|Reviews for DOA|
| NocensLupus chapter 1 . 8/16/2009
It took me a bit to get the hang of the disjointed, changing character narrative. It's extremely fitting that we get these stream-of-consciousness excerpts from various people in and around the situation, considering the subject matter/setting.
The only thing I'm torn about is the fact that it IS so difficult to figure out exactly who is talking at each point. While there's something wonderfully disturbing about all their thought processes sounding similar (and that really says a lot about base human nature, doesn't it?), it might help the reader if there were more marked differences in each character's thought patterns.
Either way, it's a strong piece. It needs a bit of polish, but you seem to have a strong grasp of what it takes to make a piece of prose really stand out. Kudos.
| Julius Gillian chapter 1 . 3/27/2008
I enjoyed the haphazard stream of consciousness from these two characters because it was like reading the minds of two actual characters. So it was very realistic in that respect despite it being choppy in bits and places, as in I felt that some sentences sounded superficial or just hanging there to add your emphasis as if you felt like you needed more than what was already being said. I know the mind 'tends' to wonder, but I feel you lose your coherency with your characters when you do that. You break your sentences up into individual lines which is great, it really makes your piece more dramatic because it puts more weight on every thought the character contributes, but because of the style you picked I feel it's meant to be read 'fast-paced'.
'That guy over there in the coat. I see him every time I come in. Must have the same appointment times I do. Always got that vacant stare going on. I can’t ever tell what’s going through his mind. I’ve never even heard him speak. He doesn’t look too good today. Granted, we don’t come here because we feel fine and happy, but he looks rougher than usual. Must’ve had one hell of a week. Maybe his wife dumped him. Or his bills are late. Or something like that. I wonder why he keeps squirming around. Its almost like he’s got to take a crap or something.'
That was taken from the third paragraph, I think. In the first and second you already mentioned his surroundings, and I didn't mind you going into a third but I had enough of what he was seeing by the midway point here so I just skipped it. I don't mean to sound picky, but when you elongate your description, especially with 'little' lightening sentences like this it loses its edge very quickly and that dramatic quality goes down the drain.
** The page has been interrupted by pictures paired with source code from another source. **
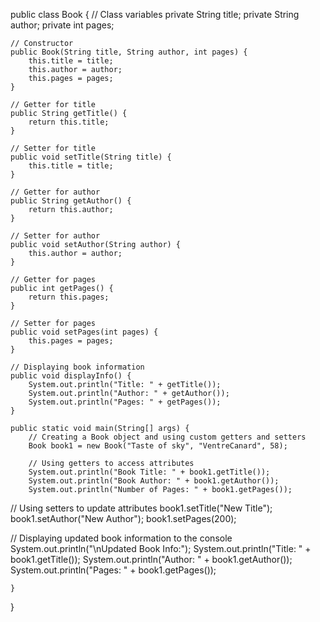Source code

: public class Book {
    // Class variables
    private String title;
    private String author;
    private int pages;

    // Constructor
    public Book(String title, String author, int pages) {
        this.title = title;
        this.author = author;
        this.pages = pages;
    }

    // Getter for title
    public String getTitle() {
        return this.title;
    }

    // Setter for title
    public void setTitle(String title) {
        this.title = title;
    }

    // Getter for author
    public String getAuthor() {
        return this.author;
    }

    // Setter for author
    public void setAuthor(String author) {
        this.author = author;
    }

    // Getter for pages
    public int getPages() {
        return this.pages;
    }

    // Setter for pages
    public void setPages(int pages) {
        this.pages = pages;
    }

    // Displaying book information
    public void displayInfo() {
        System.out.println("Title: " + getTitle());
        System.out.println("Author: " + getAuthor());
        System.out.println("Pages: " + getPages());
    }

    public static void main(String[] args) {
        // Creating a Book object and using custom getters and setters
        Book book1 = new Book("Taste of sky", "VentreCanard", 58);

        // Using getters to access attributes
        System.out.println("Book Title: " + book1.getTitle());
        System.out.println("Book Author: " + book1.getAuthor());
        System.out.println("Number of Pages: " + book1.getPages());

// Using setters to update attributes
book1.setTitle("New Title");
book1.setAuthor("New Author");
book1.setPages(200);

// Displaying updated book information to the console
System.out.println("\nUpdated Book Info:");
System.out.println("Title: " + book1.getTitle());
System.out.println("Author: " + book1.getAuthor());
System.out.println("Pages: " + book1.getPages());

    }
}
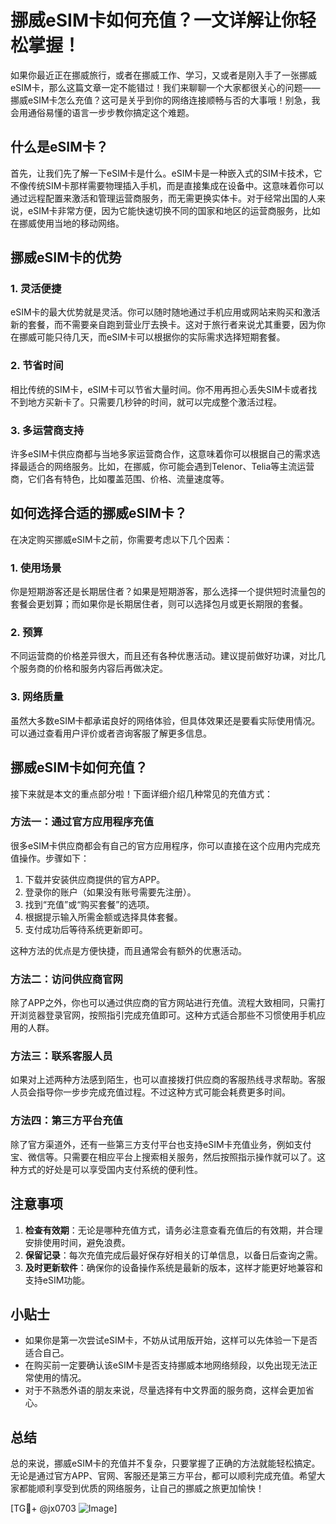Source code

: # 挪威eSIM卡如何充值？一文详解让你轻松掌握！

如果你最近正在挪威旅行，或者在挪威工作、学习，又或者是刚入手了一张挪威eSIM卡，那么这篇文章一定不能错过！我们来聊聊一个大家都很关心的问题——挪威eSIM卡怎么充值？这可是关乎到你的网络连接顺畅与否的大事哦！别急，我会用通俗易懂的语言一步步教你搞定这个难题。

## 什么是eSIM卡？

首先，让我们先了解一下eSIM卡是什么。eSIM卡是一种嵌入式的SIM卡技术，它不像传统SIM卡那样需要物理插入手机，而是直接集成在设备中。这意味着你可以通过远程配置来激活和管理运营商服务，而无需更换实体卡。对于经常出国的人来说，eSIM卡非常方便，因为它能快速切换不同的国家和地区的运营商服务，比如在挪威使用当地的移动网络。

## 挪威eSIM卡的优势

### 1. 灵活便捷
eSIM卡的最大优势就是灵活。你可以随时随地通过手机应用或网站来购买和激活新的套餐，而不需要亲自跑到营业厅去换卡。这对于旅行者来说尤其重要，因为你在挪威可能只待几天，而eSIM卡可以根据你的实际需求选择短期套餐。

### 2. 节省时间
相比传统的SIM卡，eSIM卡可以节省大量时间。你不用再担心丢失SIM卡或者找不到地方买新卡了。只需要几秒钟的时间，就可以完成整个激活过程。

### 3. 多运营商支持
许多eSIM卡供应商都与当地多家运营商合作，这意味着你可以根据自己的需求选择最适合的网络服务。比如，在挪威，你可能会遇到Telenor、Telia等主流运营商，它们各有特色，比如覆盖范围、价格、流量速度等。

## 如何选择合适的挪威eSIM卡？

在决定购买挪威eSIM卡之前，你需要考虑以下几个因素：

### 1. 使用场景
你是短期游客还是长期居住者？如果是短期游客，那么选择一个提供短时流量包的套餐会更划算；而如果你是长期居住者，则可以选择包月或更长期限的套餐。

### 2. 预算
不同运营商的价格差异很大，而且还有各种优惠活动。建议提前做好功课，对比几个服务商的价格和服务内容后再做决定。

### 3. 网络质量
虽然大多数eSIM卡都承诺良好的网络体验，但具体效果还是要看实际使用情况。可以通过查看用户评价或者咨询客服了解更多信息。

## 挪威eSIM卡如何充值？

接下来就是本文的重点部分啦！下面详细介绍几种常见的充值方式：

### 方法一：通过官方应用程序充值
很多eSIM卡供应商都会有自己的官方应用程序，你可以直接在这个应用内完成充值操作。步骤如下：
1. 下载并安装供应商提供的官方APP。
2. 登录你的账户（如果没有账号需要先注册）。
3. 找到“充值”或“购买套餐”的选项。
4. 根据提示输入所需金额或选择具体套餐。
5. 支付成功后等待系统更新即可。

这种方法的优点是方便快捷，而且通常会有额外的优惠活动。

### 方法二：访问供应商官网
除了APP之外，你也可以通过供应商的官方网站进行充值。流程大致相同，只需打开浏览器登录官网，按照指引完成充值即可。这种方式适合那些不习惯使用手机应用的人群。

### 方法三：联系客服人员
如果对上述两种方法感到陌生，也可以直接拨打供应商的客服热线寻求帮助。客服人员会指导你一步步完成充值过程。不过这种方式可能会耗费更多时间。

### 方法四：第三方平台充值
除了官方渠道外，还有一些第三方支付平台也支持eSIM卡充值业务，例如支付宝、微信等。只需要在相应平台上搜索相关服务，然后按照指示操作就可以了。这种方式的好处是可以享受国内支付系统的便利性。

## 注意事项

1. **检查有效期**：无论是哪种充值方式，请务必注意查看充值后的有效期，并合理安排使用时间，避免浪费。
2. **保留记录**：每次充值完成后最好保存好相关的订单信息，以备日后查询之需。
3. **及时更新软件**：确保你的设备操作系统是最新的版本，这样才能更好地兼容和支持eSIM功能。

## 小贴士

- 如果你是第一次尝试eSIM卡，不妨从试用版开始，这样可以先体验一下是否适合自己。
- 在购买前一定要确认该eSIM卡是否支持挪威本地网络频段，以免出现无法正常使用的情况。
- 对于不熟悉外语的朋友来说，尽量选择有中文界面的服务商，这样会更加省心。

## 总结

总的来说，挪威eSIM卡的充值并不复杂，只要掌握了正确的方法就能轻松搞定。无论是通过官方APP、官网、客服还是第三方平台，都可以顺利完成充值。希望大家都能顺利享受到优质的网络服务，让自己的挪威之旅更加愉快！

[TG💪+ @jx0703 ![Image](https://github.com/user-attachments/assets/dbca1d08-cadb-493c-b0ec-ad6f7a83f270)]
Try to even this out with longer sentences, or better yet keep a balance between the two.
The overall build towards the climax didn't really make me 'jump' or 'feel' any particular emotion to any of these people, nor was I shocked that he pulled a gun even though I didn't expect it at all. I think it's because I just couldn't relate to these characters so much even though I could emphasize with their stress and helplessness, or feeling of helplessness. I think it's because I felt I didn't have enough time to become intametly close to them, you fix your characters right in the present (which is great by the way I have trouble doing that myself) and we have little else to hang on then what they think in the 'now'; which is quite clever and keeps me on my toes. But it's very thin when it comes to the climax I believe, and the gun at the end just was indifferent to me.
With all that said, you do a wonderful job of conveying these two characters from start to end while keeping it in the present, which is very comenable because accomplishing that feat is very difficult. I wish I could do that myself in brevity, so good job man. It's just that it felt somewhat flaky in areas and I think your characters need a tad more meat to feel more fullfilling, because I honestly came off this piece half full. Do you know what I mean?
Honestly, I like this piece, but I wasn't satisfied completely.
Keep it up though, this piece has serious potential and I admire your contribution to this sort of style. I hope to see more from you!
| Apotheosis X chapter 1 . 10/4/2007
(I tried to leave a review already, but I don't think it's going to show up... if it does, you can disregard this one).
It's amazing. I love the way you give so much insight into the characters without even stating names or giving much in the way of physical description. You have a great writing style; I guarantee you that if ten other writers attempted this narrative they would've failed miserably. I don't think I would've been able to do it- the switching from character to character, still making it clear who's who.
Keep it up.
I'm totally adding this to my favorite stories.
| InkySubstance chapter 1 . 9/27/2007
Wow, that was truly amazing, I wish there was more. I really liked how you didn't use names that much.